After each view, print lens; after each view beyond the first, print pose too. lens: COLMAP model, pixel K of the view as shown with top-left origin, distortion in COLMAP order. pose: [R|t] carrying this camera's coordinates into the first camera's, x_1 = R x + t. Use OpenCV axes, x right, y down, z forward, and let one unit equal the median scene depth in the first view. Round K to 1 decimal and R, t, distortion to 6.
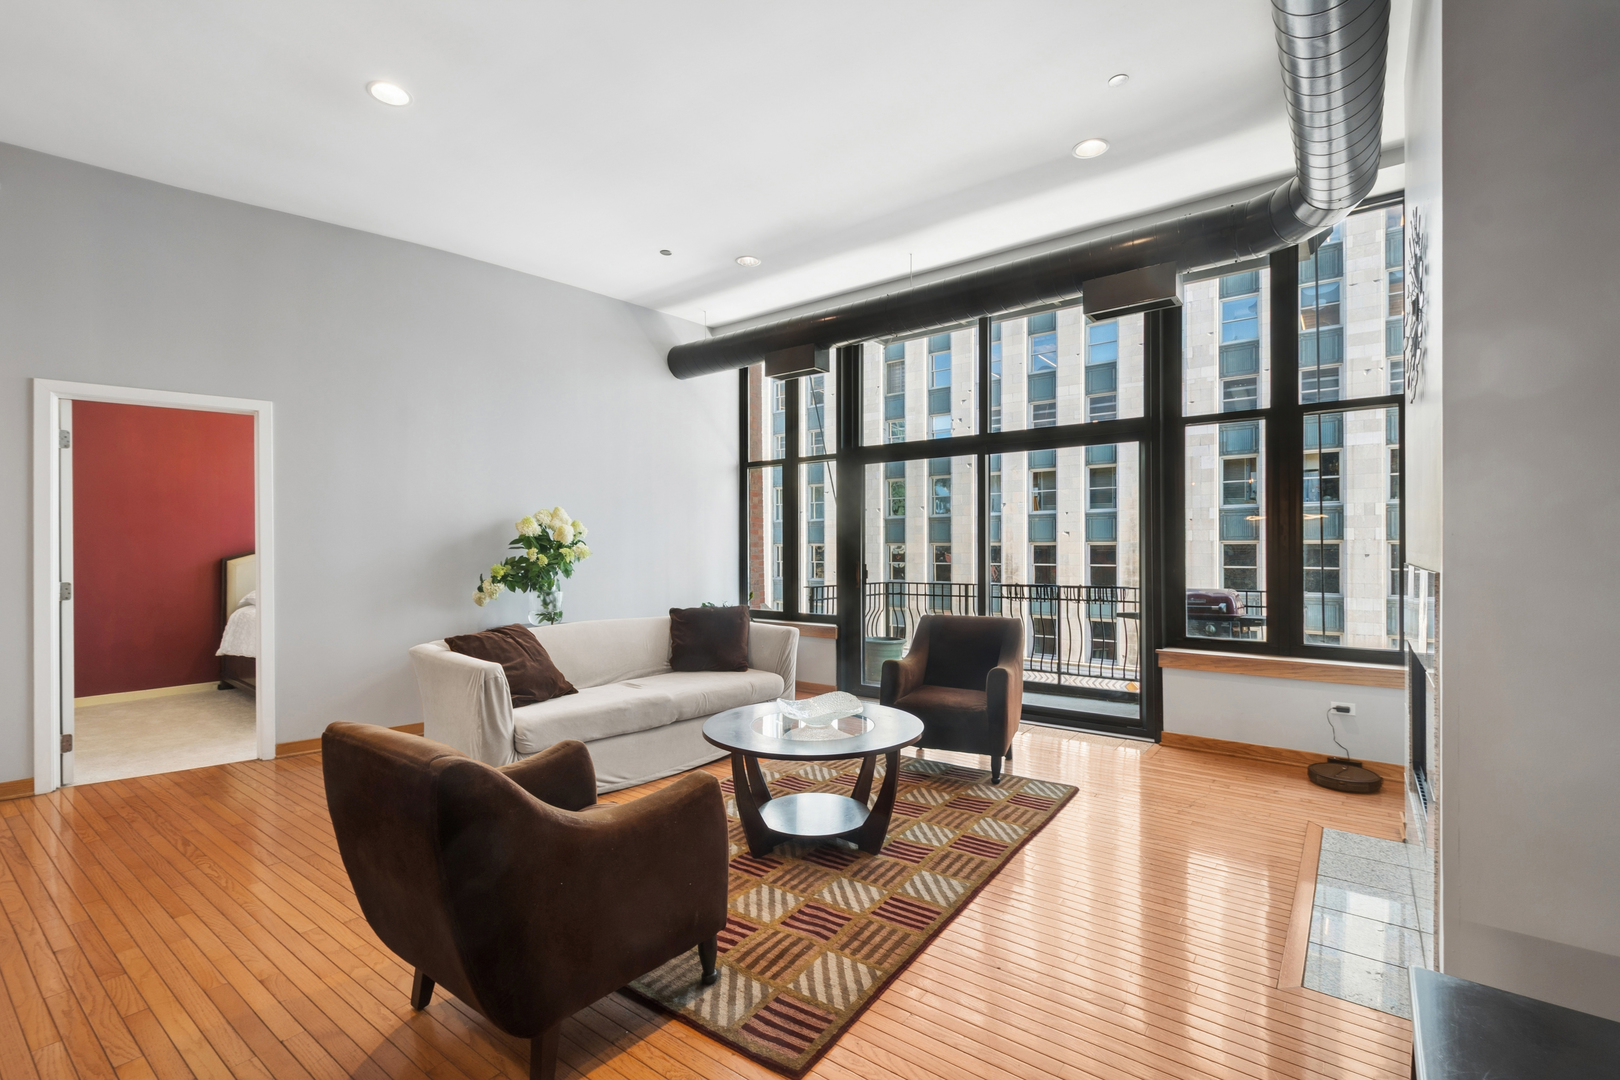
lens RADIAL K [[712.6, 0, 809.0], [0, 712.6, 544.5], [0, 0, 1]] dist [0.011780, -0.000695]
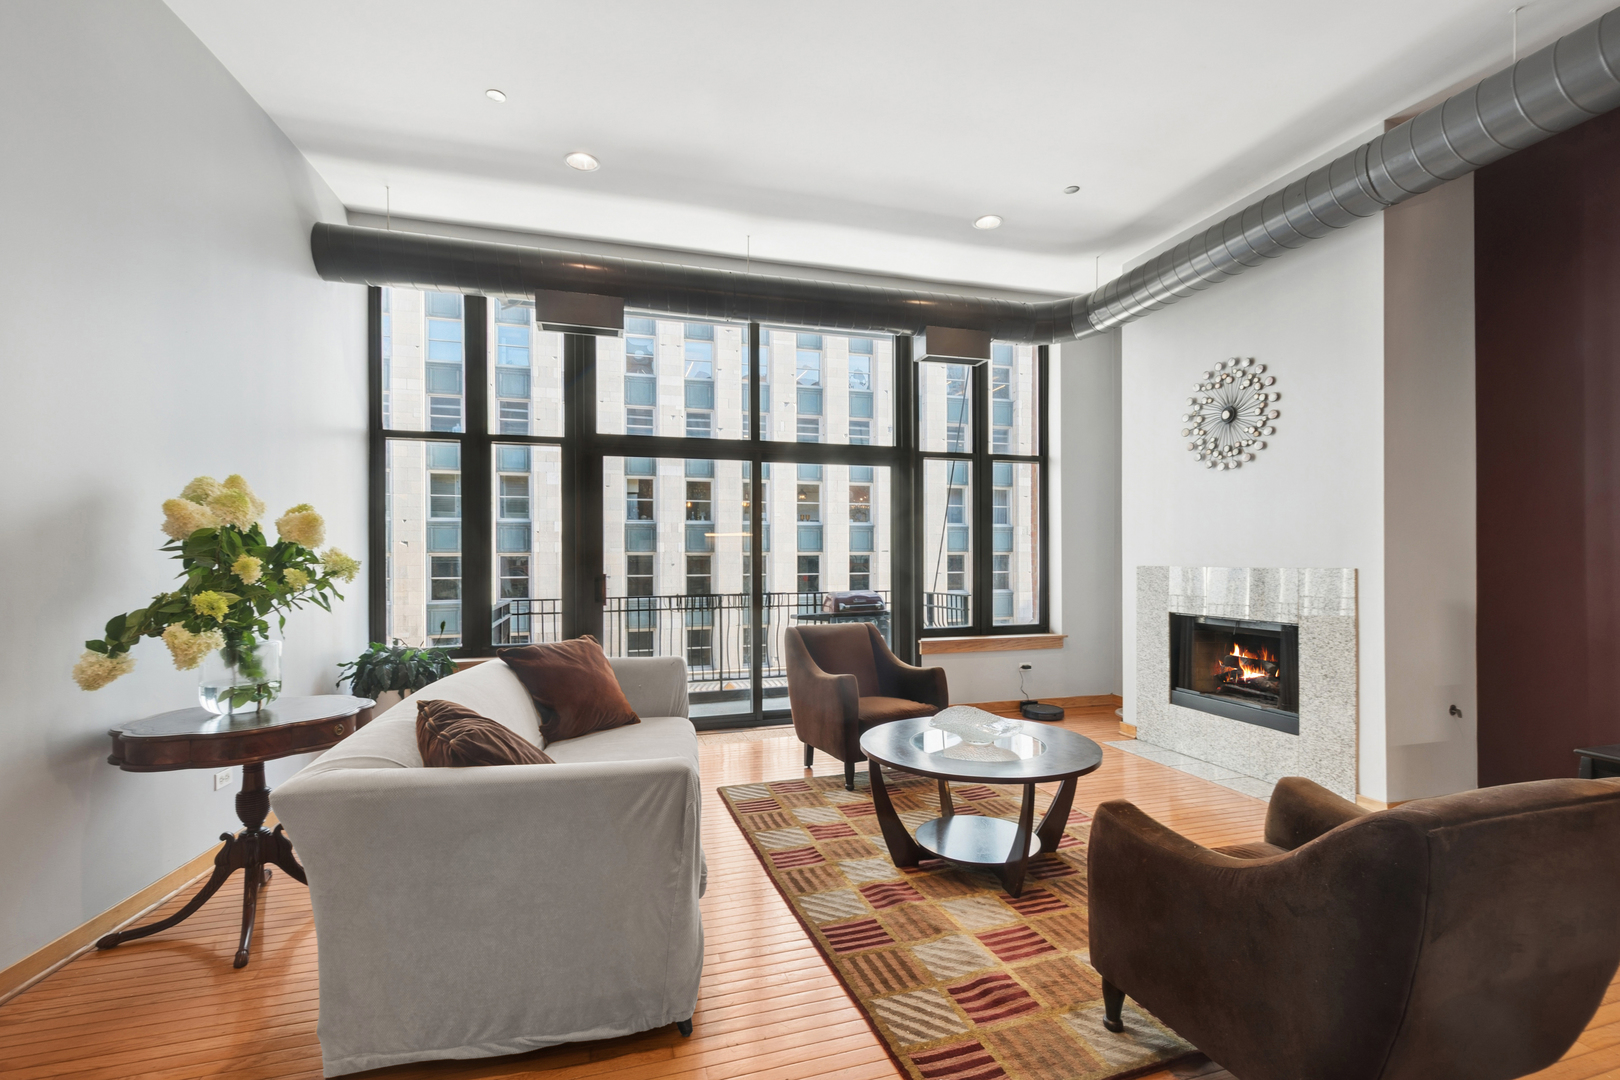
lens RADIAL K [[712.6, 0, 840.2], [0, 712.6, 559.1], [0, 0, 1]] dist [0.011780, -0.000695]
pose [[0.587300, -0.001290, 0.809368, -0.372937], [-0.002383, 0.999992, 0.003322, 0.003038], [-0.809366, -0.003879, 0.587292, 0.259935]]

==========

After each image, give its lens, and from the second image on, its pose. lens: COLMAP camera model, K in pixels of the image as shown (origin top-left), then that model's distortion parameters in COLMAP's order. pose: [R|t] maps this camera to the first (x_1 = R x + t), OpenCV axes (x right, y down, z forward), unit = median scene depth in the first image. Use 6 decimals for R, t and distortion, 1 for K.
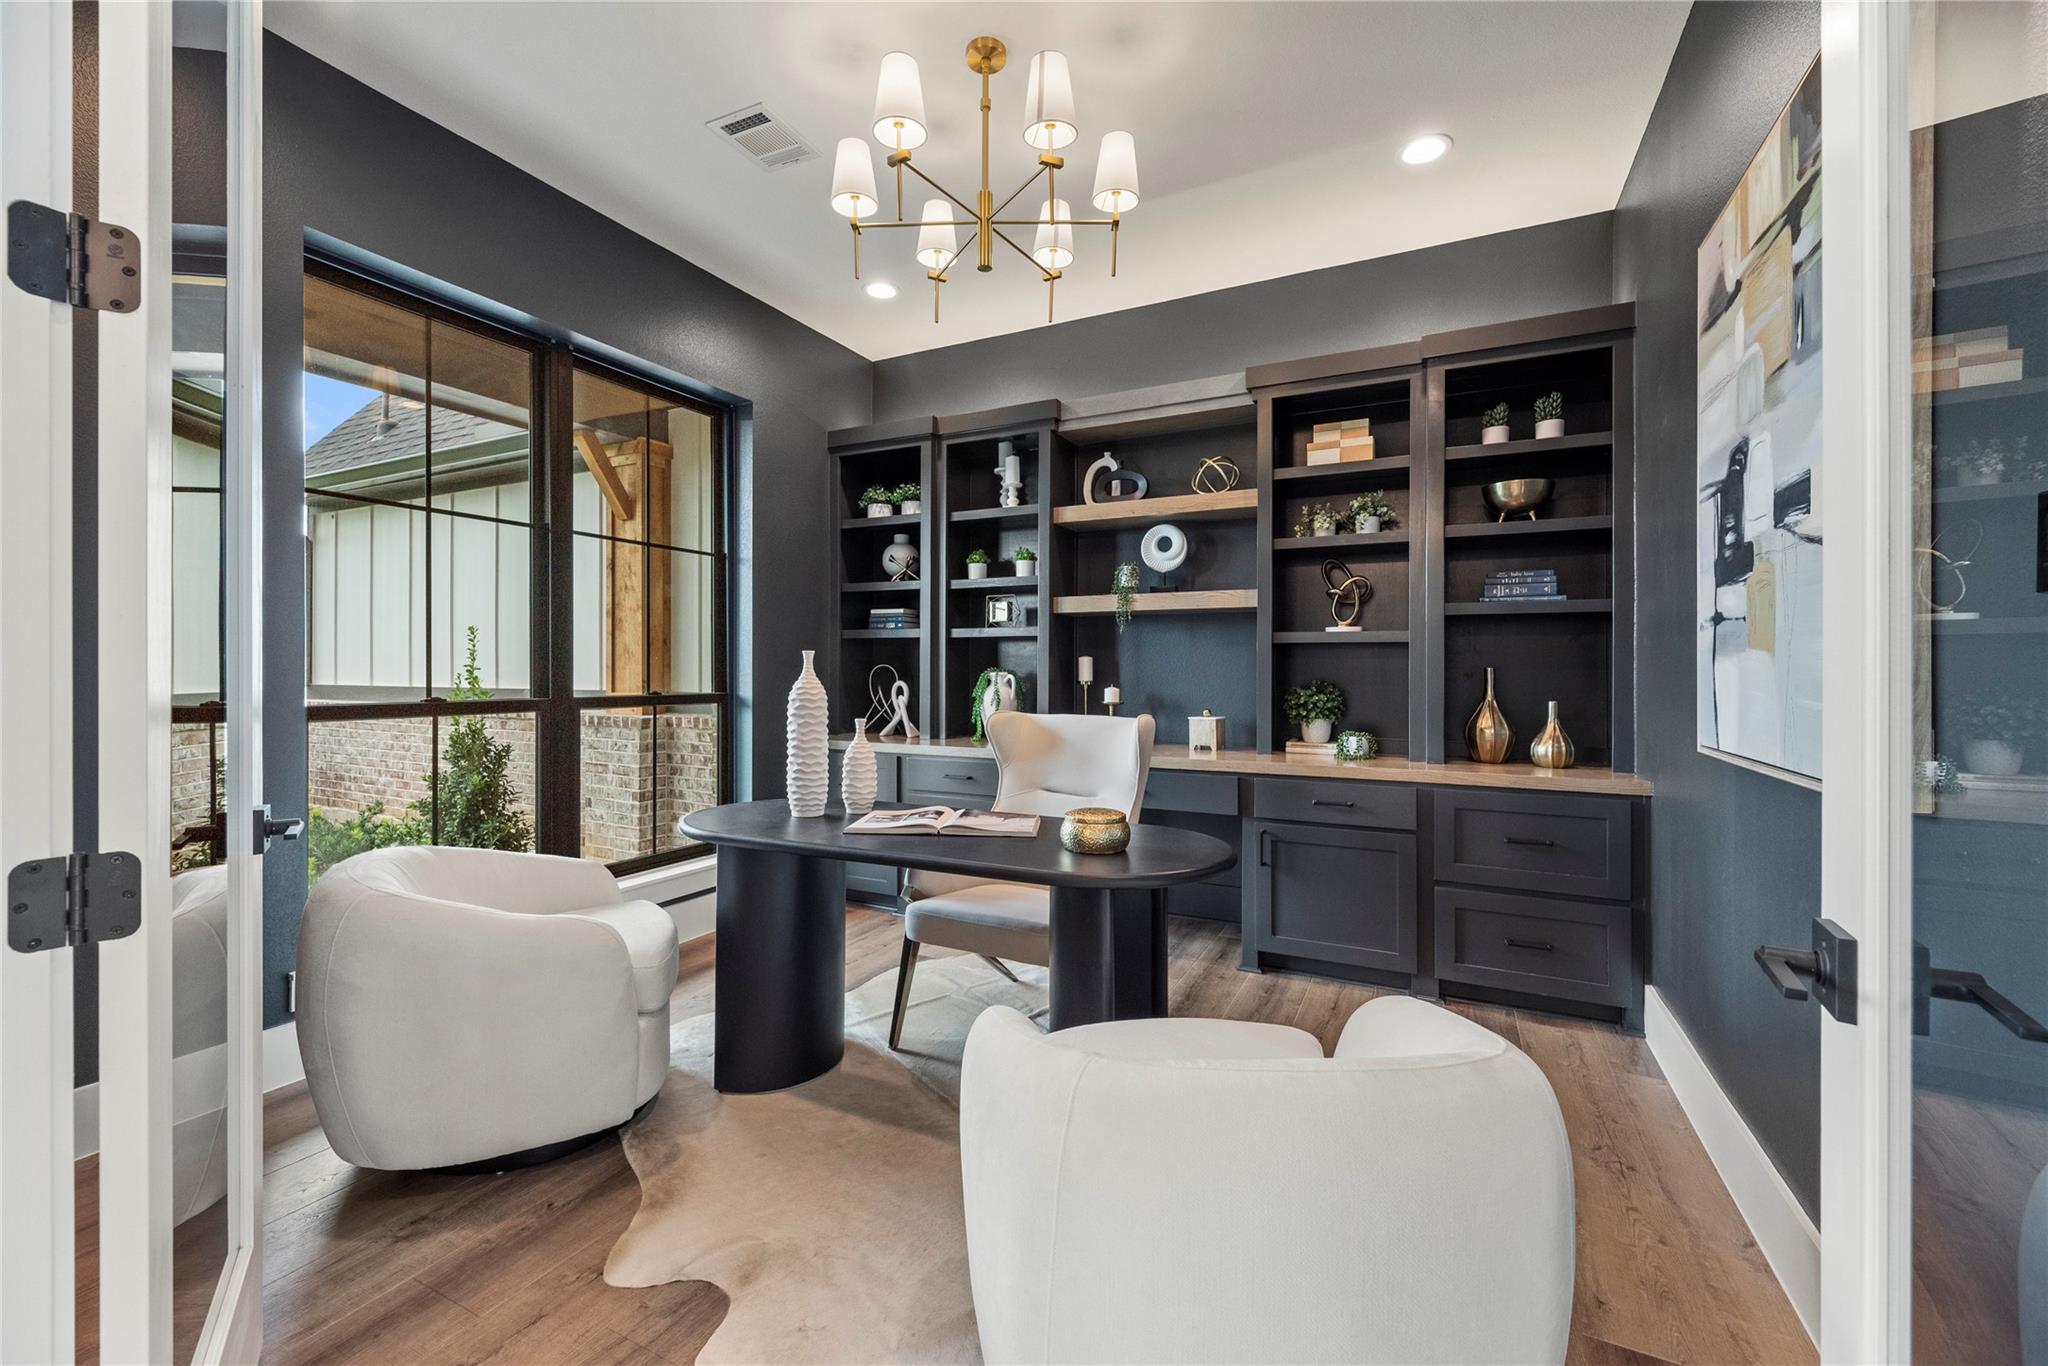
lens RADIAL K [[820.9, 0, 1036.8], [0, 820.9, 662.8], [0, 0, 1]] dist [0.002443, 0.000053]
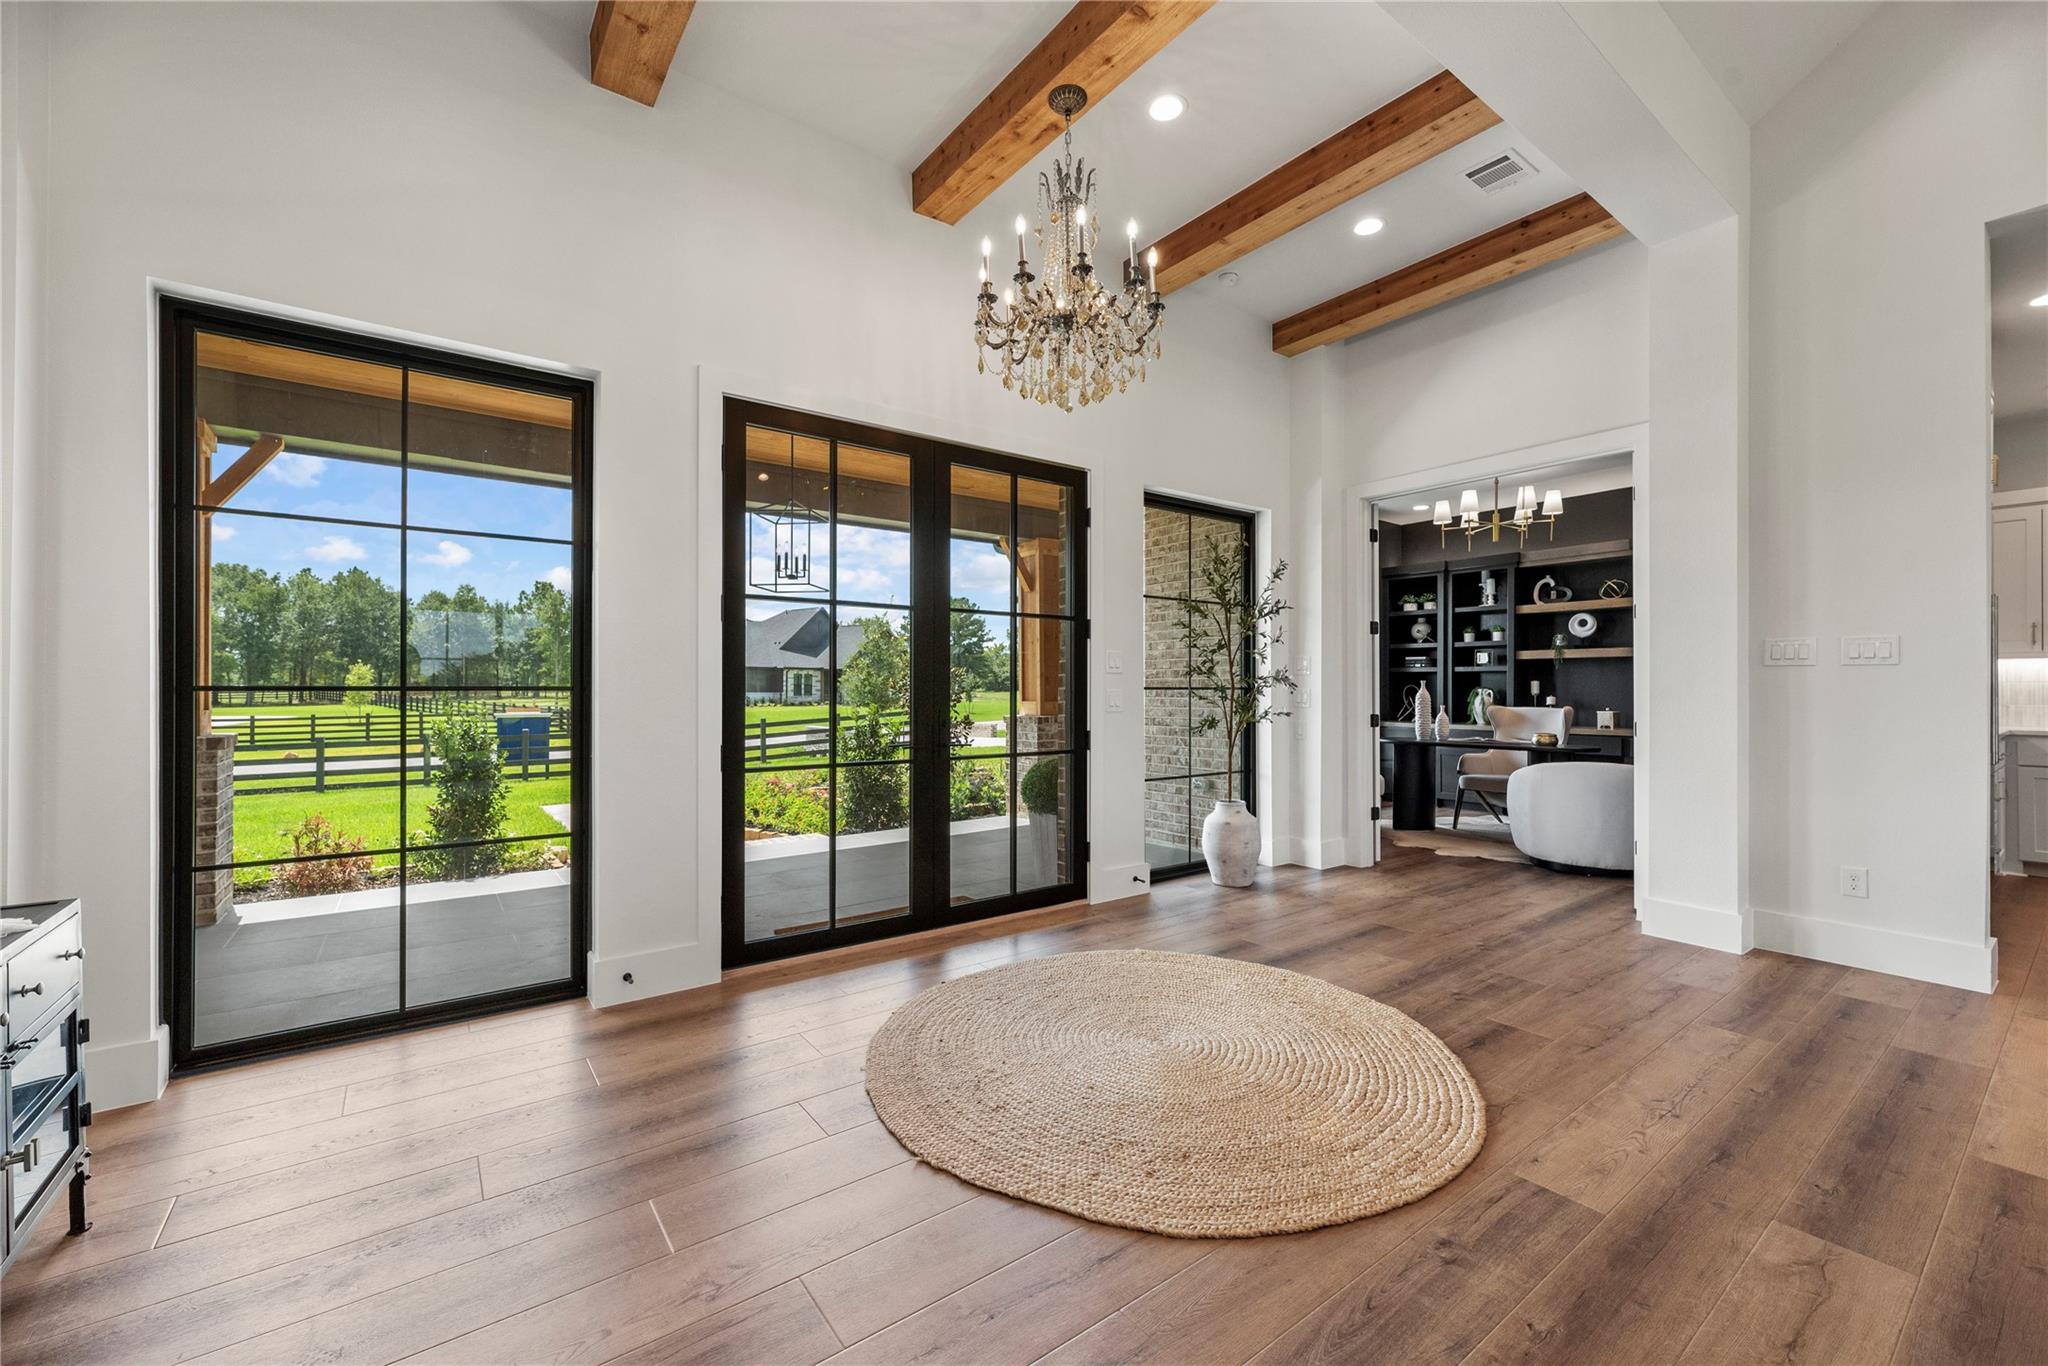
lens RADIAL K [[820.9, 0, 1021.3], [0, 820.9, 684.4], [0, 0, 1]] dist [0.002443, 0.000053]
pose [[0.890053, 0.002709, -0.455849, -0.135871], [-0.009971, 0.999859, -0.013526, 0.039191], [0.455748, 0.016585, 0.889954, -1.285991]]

==========

EXERCISE OBJECTIVE
Copy the items word for word, beginning at the line that contains "After each view, print" and stopping after the line that contains "-0.003879, 0.587292, 0.259935]]". Omit the pictures from your copy.

ANSWER BOX
After each view, print lens; after each view beyond the first, print pose too. lens: COLMAP model, pixel K of the view as shown with top-left origin, distortion in COLMAP order. pose: [R|t] carrying this camera's coordinates into the first camera's, x_1 = R x + t. Use OpenCV axes, x right, y down, z forward, and let one unit equal the median scene depth in the first view. Round K to 1 decimal and R, t, distortion to 6.
lens RADIAL K [[712.6, 0, 809.0], [0, 712.6, 544.5], [0, 0, 1]] dist [0.011780, -0.000695]
lens RADIAL K [[712.6, 0, 840.2], [0, 712.6, 559.1], [0, 0, 1]] dist [0.011780, -0.000695]
pose [[0.587300, -0.001290, 0.809368, -0.372937], [-0.002383, 0.999992, 0.003322, 0.003038], [-0.809366, -0.003879, 0.587292, 0.259935]]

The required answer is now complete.